Well, I was reading Patrick Wyatt's blog the past week and he cited an article from Gamasutra that list some Dirty Tricks that shipped some games.
I don't know how rude/good it is to post references to blogs here. But the things discussed there are pretty funny.
Worth sharing
On this topic I will share one experience of mine from college:
We had to create a game in Assembly (our own Assembly language btw ) and apply it to a processor we created using hardware description language and run it on a FPGA board.
Me and my friend were developing a Treasure Hunt kind of game.
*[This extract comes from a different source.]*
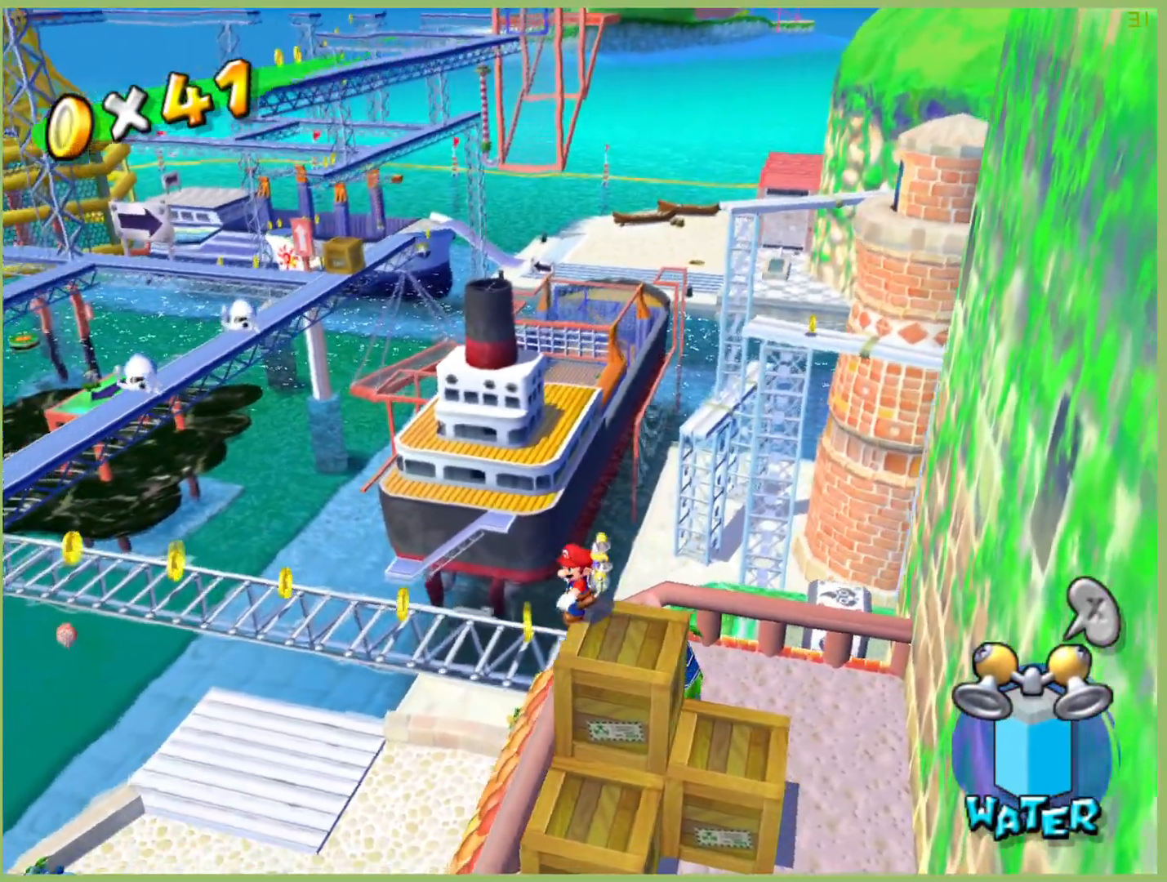
{"dt_ms": 500, "buttons": [], "left_stick": "center", "right_stick": "right", "events": [[67, "right_stick", "right"]]}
I remember it clearly... I wrote the moveLeft "method", labeled it and tested.
It worked pretty well, so lets just copy/paste it as moveRight, moveDown, moveUp.
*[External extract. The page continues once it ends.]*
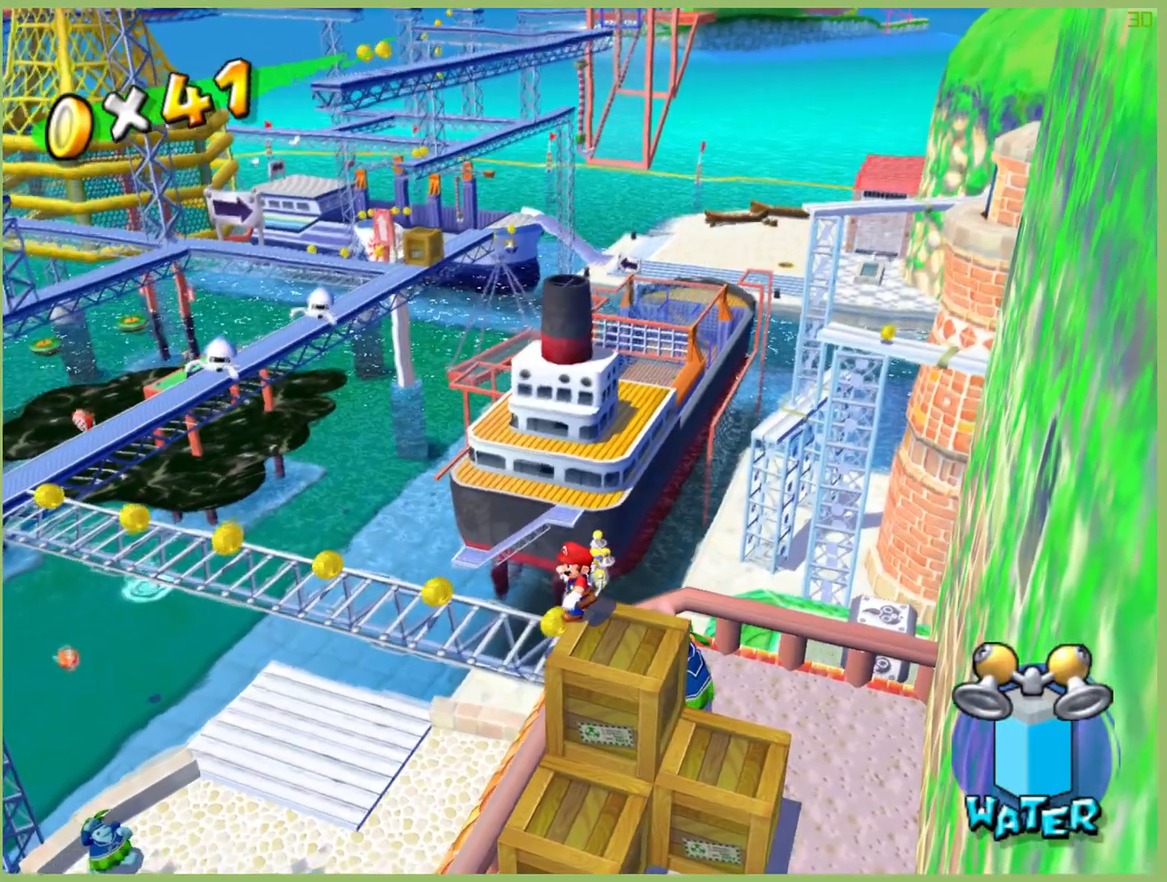
{"dt_ms": 500, "buttons": [], "left_stick": "up", "right_stick": "center", "events": [[167, "right_stick", "center"], [267, "left_stick", "up"]]}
As soon I did this, moveLeft stopped working.
We spent hours trying to debug (there was not much code to debug) and we couldnt find out the problem.
I then had a brilliant idea... lets just swap the code position of moveLeft to moveRight, moveUp or moveDown. Just doing that made moveRight/moveUp/moveDown would break.
We couldn't believe this, the code was breaking because of a specific line (or block). That line, a thousand something, was on strike.
The solution we found: we created a method moveFu** (sorry for the obscenity... college kids) This code didn't do anything and was never called, but we inserted it at the "broken line position". Just like that the movement was fixed.